The green paper outlines a consultation and implementation programme that will occupy universities for the rest of this parliament. Unless the sector or her majesty’s loyal opposition have an alternative plan, the TEF will dominate higher education for years to come.

One day in the future, while filling out their submission for Level 4 status TEF managers will be heard to sing:

Remember, remember the TEF of November,

Green paper, OfStud, the lot,

I see no reason,

why green paper season,

Should ever be forgot

3 responses to “Remember, Remember the TEF of November

  1. This document and its proposals smack of the way in which the NHS now works – or perhaps I should does not work.
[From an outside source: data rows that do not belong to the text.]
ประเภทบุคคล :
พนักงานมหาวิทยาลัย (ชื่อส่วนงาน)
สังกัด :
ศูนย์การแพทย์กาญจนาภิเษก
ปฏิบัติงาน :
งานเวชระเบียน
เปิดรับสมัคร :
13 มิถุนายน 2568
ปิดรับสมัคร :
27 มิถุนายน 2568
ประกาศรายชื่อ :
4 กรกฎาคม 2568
Huge amounts of pointless paper pushing, CQC, Monitor, questionably irrelevant targets, driven by sociopolitical desires rather than any clinical need.

    The NHS wastes vast amounts of tax payers resources with the mountain of bureaucracy and just about nothing works

  2. One of the best blogs i have read so far on the TEF. Although there is always rooms for improving teaching – and god teachers do that anyway – the TEF uses this powerful weapon for other motives. It is remarkable how little we have learnt of the tactics used so far to make us believe that our state education or health system are doing poorly. First you create metrics which are hard to achieve, then you show that the system needs reforms, then you move the goalpost, then you have further evidence that external help is needed and before you know it, it’s privatised. And being private is not the problem. it is the system under which the privatisation occurs that is detrimental to the very excellence it claimed to seek.